As if atheists weren’t crazy enough, we now have some that are even crazier. According to Alternet’s recent article, Sam Harris’s Faith in Eastern Spirituality and Muslim Torture, atheists can “believe” (haha) any number of unprovable and wacky things.
I’ve always thought that atheism and theism were two beliefs that were equally illogical and equally closed-minded when it comes to rejecting or accepting other viewpoints. I believe that no one can prove or disprove God, so if you choose either end of the spectrum, you’re just going on faith.
Sam Harris goes on to show just how many strange things are “believable” to a skeptical disbeliever. ESP, reincarnation, torture and yes… killing. Not just killing, but killing in the name of his own beliefs.
His first strange belief: reincarnation is real. Amazingly, he gathered this belief after reading a book, he has no first-hand experience with it. (Sound like something familiar, Sam?)
Harris admits to being won over by accounts of “xenoglossy,” in which people abruptly begin speaking languages they don’t know. Remember the girl in “The Exorcist”? “When a kid starts speaking Bengali, we have no idea scientifically what’s going on.”
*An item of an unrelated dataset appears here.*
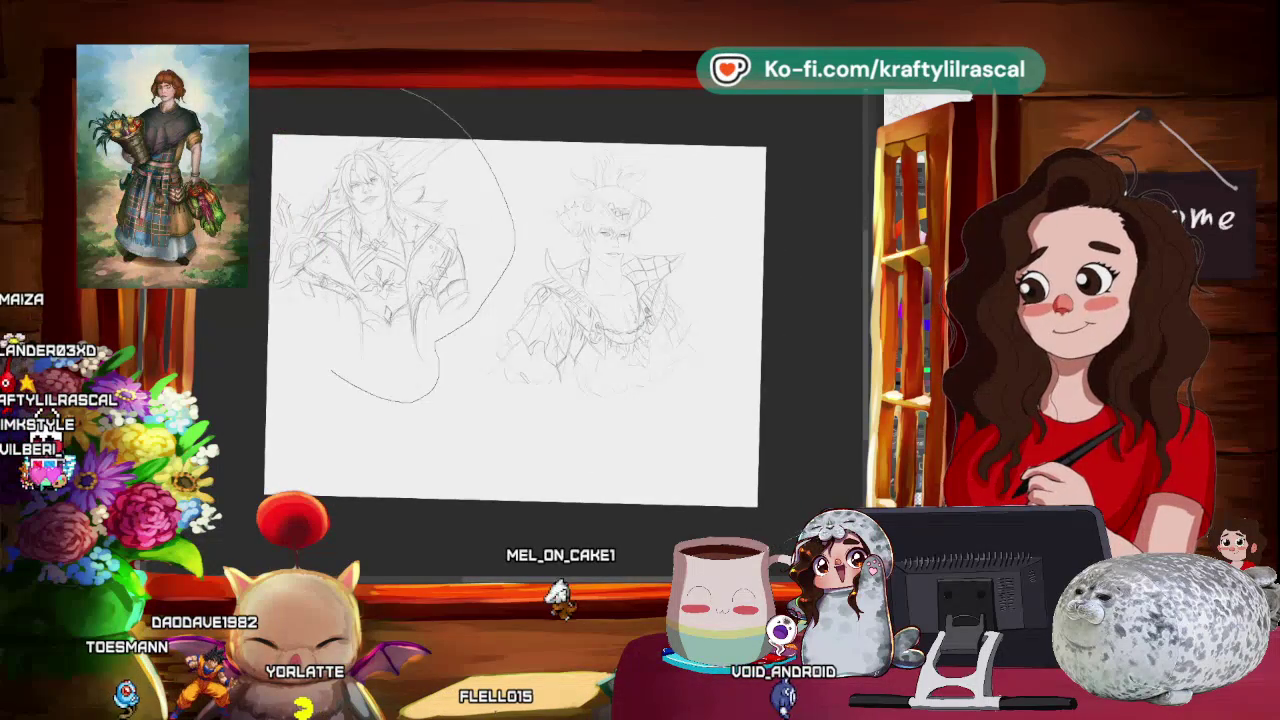
pyautogui.moveTo(408, 92); pyautogui.dragTo(410, 96)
My first question (speaking as a fellow skeptic) would be, how did the researchers know that the kid was speaking Bengali? Is it a little unlikely that a (random?) child (under hypnosis?) began speaking Bengali and coincidentally, there just happened to be a Bangladeshi researcher in the room? If, as a later description tells, this particular case involved Ravi Shankar, I wonder if he was the one doing the translating? If so, why was he allowed near the “evidence”? Gotta read the book myself, I suppose.
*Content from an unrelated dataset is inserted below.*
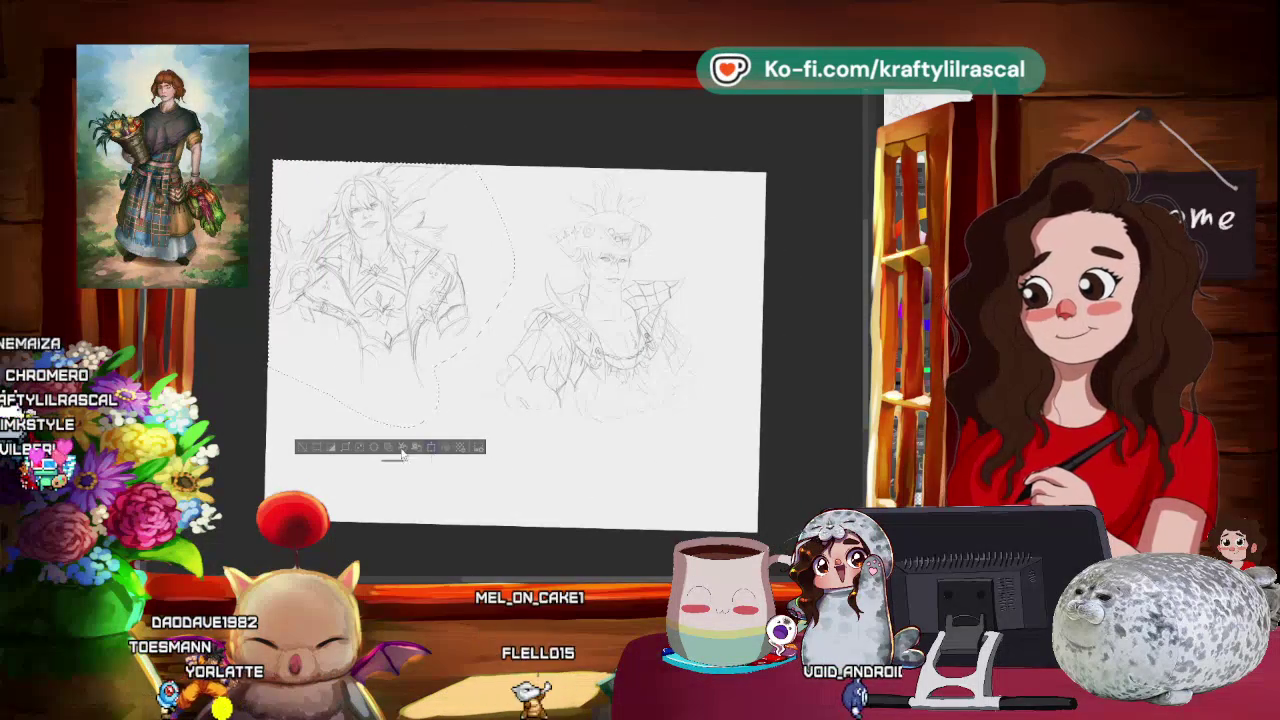
pyautogui.click(403, 447)
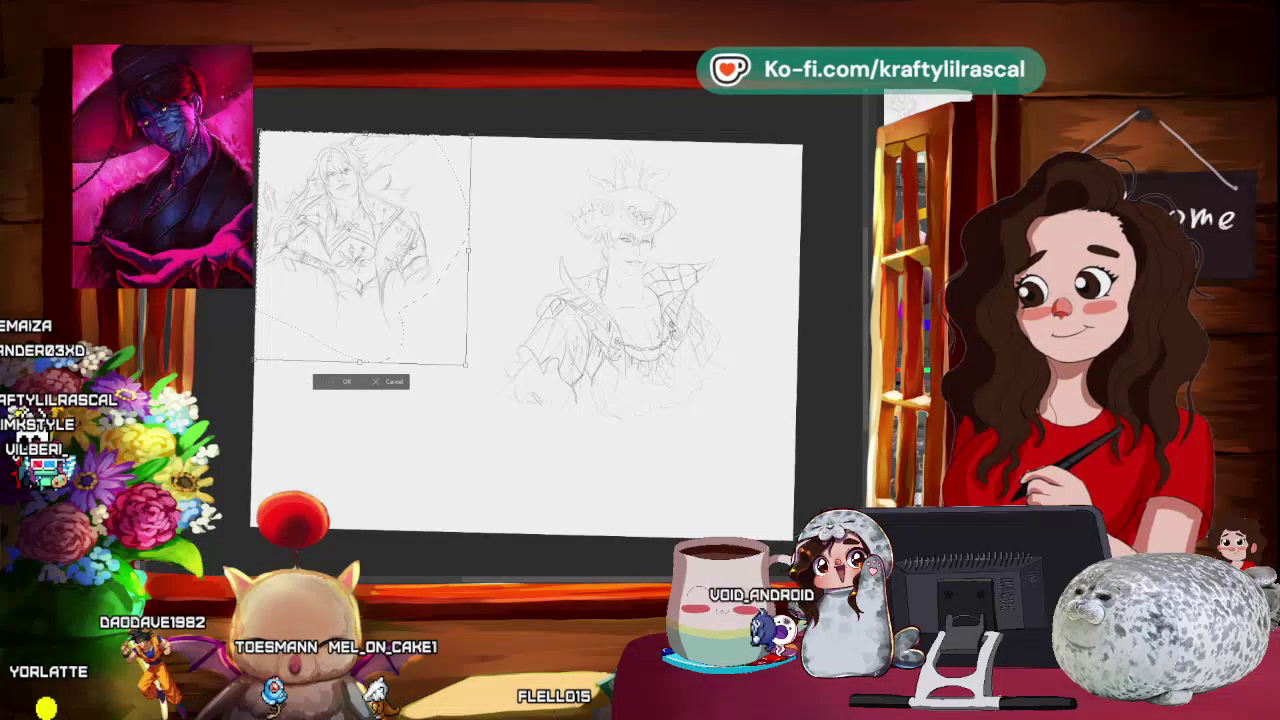
pyautogui.press('Return')
# - Lasso-select the right pirate sketch, shrink it toward the upper left, and nudge it left
pyautogui.moveTo(505, 188); pyautogui.dragTo(600, 150)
Second strange belief, that torture is acceptable and it works!
“We know [torture] works. It has worked. It’s just a lie to say that it has never worked,” he says. “Accidentally torturing a few innocent people” is no big deal next to bombing them, he continues. Why sweat it?
His logic fails on this one. Saying “it’s a lie to say it has never worked” belies his presumed rationality. If we go by that standard, we may well say it’s a lie that domestic violence has never “worked”, it’s a lie that genocide never “worked”… etc. What level of “working” do we need to convince a skeptic like Harris? Due to the moral problems with research on torture, I don’t know if there exists any unbiased data on which we could base a “scientific” opinion. Simply, either you’re morally against it, or you’re immoral. :-) And you’ll see below that he actually doesn’t even mind if we bomb some of those innocent people.
Further, if we assume all enemies are lying, which ones do we torture? I know from my own experience that torturing my brother (hitting him or pinning him uncomfortably) never worked. He would either tell me a lie so I’d let him go, whereupon he laughed and ran away or he would yell for our parents in an attempt to scare me away.
I must quote of the great comments on that article:
Let’s put his claim that torture works to the test. In 1690 several people were tortured in Salem, and gave all kinds of evidence that people around them were witches. Maybe Harris’ belief in psychic phenomena will explain how people who had never mentioned this before were suddenly seeing the light, but I gues they were all in on the witch conspiracy. But the people tortured testified that women flew through the air and sickened cows. I guess somewhere between now and 1690 we lost that particular technology.
Yes, torture works. It lets the interrogator hear what he wants to hear, and forces the tortured to tell them what they want to hear. That what the torturer wants to hear might diverge from reality Harris doesn’t seem to understand.
Just because I believe that someone planted a bomb in the Empire State Building doesn’t make it true-especially if I am tearing out his fingernails.
A third, among many irrational and offensive beliefs Harris holds… it’s okay to kill people who don’t agree with him. On reaching such a high level of enlightenment, he has reached a conclusion that some people (namely those with what he determines to be dangerous positions) can be killed. Whether he, himself would do the killing or would rather it be taken care of by an army of rationalists or atheist crusaders, he doesn’t say.
[T]he logic he lays out — that Islam itself is our enemy — invites the reader to feel comfort at the deaths of its believers. He writes: “Some propositions are so dangerous that it may even be ethical to kill people for believing them.”
Another commenter asks, “is this proposition meant to be one of them?”
I agree, holding such a belief that people who hold another belief are (or may) be ethically killed is a DANGEROUS belief. That’s likely why he’s against Muslims in the first place - they (to him) believe in killing those who disagree. What’s the difference???